• [Selected extract]:
════
Google executives have claimed that one of their artificial intelligence programs taught itself a new language which it was not trained to know.
In a recent interview with CBS’s Scott Pelley, James Manyika, Google’s senior vice president of technology and society, said the AI program was somehow able to learn Bengali without training after being prompted in the language.
“We discovered that with very few amounts of prompting in Bengali, it can now translate all of Bengali,” said the Zimbabwe-born Manyika.
“So now, all of a sudden, we now have a research effort where we’re now trying to get to a thousand languages.”
Bengali is widely spoken in South East Asia, particularly Bangladesh. The AI program in question was trained on over 400 languages – reportedly the largest language coverage seen in a speech model today.
Also read: Alphabet Shares Fall as Samsung Plans to Ditch Google for AI-powered Bing
The AI black box
Google CEO Sundar Pichai backed Manyika’s claims, admitting that the California-based tech giant did not fully understand the capabilities of its AI technology. One of the major concerns discovered with Google’s Bard was something he called “emergent properties.”
════
• [Stored records]:
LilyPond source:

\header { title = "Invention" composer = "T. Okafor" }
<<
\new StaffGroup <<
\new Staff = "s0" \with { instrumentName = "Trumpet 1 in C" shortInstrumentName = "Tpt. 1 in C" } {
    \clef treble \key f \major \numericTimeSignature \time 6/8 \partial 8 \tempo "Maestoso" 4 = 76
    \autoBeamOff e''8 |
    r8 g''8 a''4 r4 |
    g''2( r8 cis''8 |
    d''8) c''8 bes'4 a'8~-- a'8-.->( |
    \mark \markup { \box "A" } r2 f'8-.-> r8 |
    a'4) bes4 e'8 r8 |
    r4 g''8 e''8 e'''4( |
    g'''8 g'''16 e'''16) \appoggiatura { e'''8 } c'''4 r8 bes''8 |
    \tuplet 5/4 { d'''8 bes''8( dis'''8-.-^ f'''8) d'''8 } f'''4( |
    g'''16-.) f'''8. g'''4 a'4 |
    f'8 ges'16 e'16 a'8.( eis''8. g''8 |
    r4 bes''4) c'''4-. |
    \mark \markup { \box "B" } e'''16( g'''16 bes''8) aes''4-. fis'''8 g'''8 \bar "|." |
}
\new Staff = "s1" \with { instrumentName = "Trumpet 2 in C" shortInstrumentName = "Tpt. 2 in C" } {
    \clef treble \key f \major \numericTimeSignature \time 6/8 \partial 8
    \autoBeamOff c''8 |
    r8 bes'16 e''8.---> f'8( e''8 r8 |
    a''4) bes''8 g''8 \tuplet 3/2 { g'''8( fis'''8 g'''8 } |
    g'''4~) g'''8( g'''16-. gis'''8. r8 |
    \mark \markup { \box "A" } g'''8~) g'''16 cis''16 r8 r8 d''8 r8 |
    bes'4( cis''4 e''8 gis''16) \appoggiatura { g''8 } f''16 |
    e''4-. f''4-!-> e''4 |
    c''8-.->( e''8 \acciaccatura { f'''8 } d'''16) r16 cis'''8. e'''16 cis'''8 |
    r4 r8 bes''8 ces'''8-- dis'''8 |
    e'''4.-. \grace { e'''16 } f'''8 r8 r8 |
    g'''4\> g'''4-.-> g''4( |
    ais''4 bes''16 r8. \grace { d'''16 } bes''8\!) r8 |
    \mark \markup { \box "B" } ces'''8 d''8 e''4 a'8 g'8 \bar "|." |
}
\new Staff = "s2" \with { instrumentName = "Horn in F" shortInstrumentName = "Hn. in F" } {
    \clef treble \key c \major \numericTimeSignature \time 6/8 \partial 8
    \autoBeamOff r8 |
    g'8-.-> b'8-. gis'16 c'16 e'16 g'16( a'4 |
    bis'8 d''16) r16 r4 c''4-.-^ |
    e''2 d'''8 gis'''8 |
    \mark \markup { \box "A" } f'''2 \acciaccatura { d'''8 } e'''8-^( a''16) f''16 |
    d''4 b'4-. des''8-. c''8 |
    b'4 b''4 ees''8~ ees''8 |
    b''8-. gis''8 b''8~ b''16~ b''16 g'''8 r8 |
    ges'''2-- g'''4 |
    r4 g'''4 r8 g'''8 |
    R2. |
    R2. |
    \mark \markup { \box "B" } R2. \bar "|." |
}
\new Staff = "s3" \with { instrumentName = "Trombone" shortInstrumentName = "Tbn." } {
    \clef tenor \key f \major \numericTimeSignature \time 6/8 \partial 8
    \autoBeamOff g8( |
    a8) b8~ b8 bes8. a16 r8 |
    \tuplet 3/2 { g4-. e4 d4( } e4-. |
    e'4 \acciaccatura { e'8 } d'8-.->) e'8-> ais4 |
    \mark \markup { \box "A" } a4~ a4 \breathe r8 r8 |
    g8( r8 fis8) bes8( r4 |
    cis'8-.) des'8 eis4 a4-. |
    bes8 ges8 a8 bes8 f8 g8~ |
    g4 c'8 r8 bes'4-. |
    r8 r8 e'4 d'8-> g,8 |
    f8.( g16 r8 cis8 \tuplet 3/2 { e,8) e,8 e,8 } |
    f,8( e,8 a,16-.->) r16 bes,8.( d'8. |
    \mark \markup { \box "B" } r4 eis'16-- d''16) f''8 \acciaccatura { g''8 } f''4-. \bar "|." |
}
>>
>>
════
• [Work item A]: Sum up the article about Google's AI learning Bengali in two sentences.
• [Work item B]: Repeat the Google AI article word for word, starting with "In a recent" and going on through "the Zimbabwe-born Manyika.".
• [Work item C]: Write the next part of the article about Google's AI learning Bengali, picking up after its last sentence.

• [Your response A]: Google executives, including senior vice president James Manyika, said one of their AI programs learned Bengali without being trained on it, after only a small amount of prompting in that language. CEO Sundar Pichai backed the claim, admitting Google did not fully understand its AI's capabilities and naming "emergent properties" as a major concern with Bard.

• [Your response B]:
In a recent interview with CBS’s Scott Pelley, James Manyika, Google’s senior vice president of technology and society, said the AI program was somehow able to learn Bengali without training after being prompted in the language.
“We discovered that with very few amounts of prompting in Bengali, it can now translate all of Bengali,” said the Zimbabwe-born Manyika.

• [Your response C]:
Pichai is referring to artificial intelligence systems that may now be capable of learning stuff by themselves. According to Google’s research, language models can acquire new skills independently, without being explicitly programmed.
“There is an aspect of this which we call – all of us in the field call it as a ‘black box.’ You know, you don’t fully understand,’ Pichai said, during the same interview.
“And you can’t quite tell why it said this, or why it got wrong. We have some ideas, and our ability to understand this gets better over time. But that’s where the state of the art is.”
The CEO emphasized the importance of being humble while developing AI, given its continuous evolution. He said the pace of AI evolution was moving faster than societal institutions can keep up with, raising concerns about whether society is prepared for what is coming.
Google’s dominance was challenged when Microsoft unveiled its new AI-powered Bing search in February, prompting Google to release its own version named Bard. The chatbot is designed to help brainstorm ideas and generate content like speeches, blog posts, and emails.
Bard’s program is mostly self-taught, which can be unsettling, and it appears to possess the sum of human knowledge with microchips more than 100-thousand times faster than the human brain according to Google executives.
Google AI raises ethical questions
Google’s announcement has raised concerns about AI developing skills independently of its programmers’ intentions, which has long been a topic of discussion among scientists, ethicists, and science fiction writers.
There are real concerns about AI developing skills that could be harmful, unethical, uncontrollable, and pose a threat to humanity.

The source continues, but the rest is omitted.